Our methodology detected 2 CD-positive food items in 2 urban households, yielding an overall CD prevalence of 1.06% (2 of 188 meals, binomial exact 95% CI, 0.129–3.789), which is 5-fold higher than the 0.22% reported by Kwon et al (for which we computed a 95% CI, 0.026–0.792; difference>0 was 0.84%, P=.081; probability Z>z=0.04; binomial exact P=.06). CD positivity was not attributed to environmental cross contamination because 279 environmental swabs were CD negative (0%, one-sided 97.5% CI, 0–1.32). Control fecal samples from 54 farm animals yielded CD in 3 animals from farm households that did not contribute to contaminated foods. The CD isolates were toxigenic, moxifloxacin- and clindamycin-resistant PCR-ribotype 078, representing 2.15% of uncooked and commercially processed food (10-fold greater than Kwon’s prevalence; 2 of 93 for vegetable and bologna; 95% CI, 0.26–7.55). All 88 household-cooked meals were CD negative, supporting the evidence that heat decreases the probability of recovering CD (0%; 1-sided 97.5% CI, 0–4.1; difference>0; P=.083). Our statistical comparisons highlight that study methodologies and sampling approaches yield different results that will impact mathematical predictions.
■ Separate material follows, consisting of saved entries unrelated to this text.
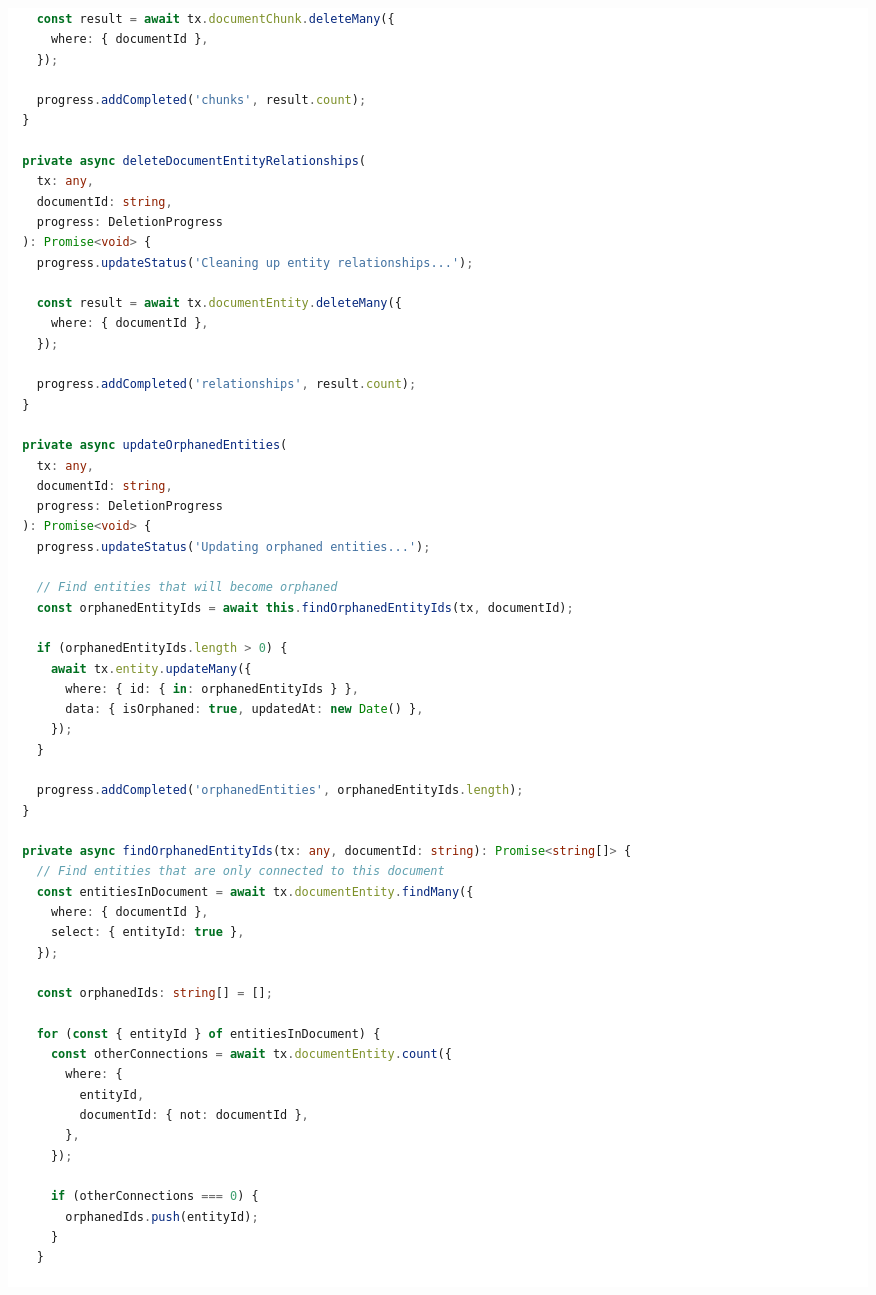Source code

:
 ```typescript
    const result = await tx.documentChunk.deleteMany({
      where: { documentId },
    });
    
    progress.addCompleted('chunks', result.count);
  }

  private async deleteDocumentEntityRelationships(
    tx: any, 
    documentId: string, 
    progress: DeletionProgress
  ): Promise<void> {
    progress.updateStatus('Cleaning up entity relationships...');
    
    const result = await tx.documentEntity.deleteMany({
      where: { documentId },
    });
    
    progress.addCompleted('relationships', result.count);
  }

  private async updateOrphanedEntities(
    tx: any, 
    documentId: string, 
    progress: DeletionProgress
  ): Promise<void> {
    progress.updateStatus('Updating orphaned entities...');
    
    // Find entities that will become orphaned
    const orphanedEntityIds = await this.findOrphanedEntityIds(tx, documentId);
    
    if (orphanedEntityIds.length > 0) {
      await tx.entity.updateMany({
        where: { id: { in: orphanedEntityIds } },
        data: { isOrphaned: true, updatedAt: new Date() },
      });
    }
    
    progress.addCompleted('orphanedEntities', orphanedEntityIds.length);
  }

  private async findOrphanedEntityIds(tx: any, documentId: string): Promise<string[]> {
    // Find entities that are only connected to this document
    const entitiesInDocument = await tx.documentEntity.findMany({
      where: { documentId },
      select: { entityId: true },
    });

    const orphanedIds: string[] = [];
    
    for (const { entityId } of entitiesInDocument) {
      const otherConnections = await tx.documentEntity.count({
        where: { 
          entityId,
          documentId: { not: documentId },
        },
      });
      
      if (otherConnections === 0) {
        orphanedIds.push(entityId);
      }
    }
    
```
Mathematical modeling is an important asset in estimating hypothetical population dynamics, but ultimately, practitioners and patients will benefit from estimates made using unbiased, externally valid parameters. Relevant to hospital epidemiology, we have provided estimates from a larger sample of (household) kitchens that may benefit mathematical estimations. Clostridium difficile has been found in recreational waters, animals, soils, and foods, but the most common exposure source everywhere (in both hospitals and the community) is food, especially commercially and/or minimally processed foods, which carry higher exposure risks. Preventive education campaigns targeting susceptible individuals during periods of maximum vulnerability using, for instance, updated peer-reviewed fact sheets relevant to CD ecology could be an affordable measure to reduce exposure risks (eg, during antibiotic or immusuppresant therapies in cancer or inflammatory bowel disease patients). To improve external validity, future studies could focus on meals more likely to carry CD, using food-validated protocols, and on increasing technical replicates to produce less biased data to expand existing risk-based mathematical predictions.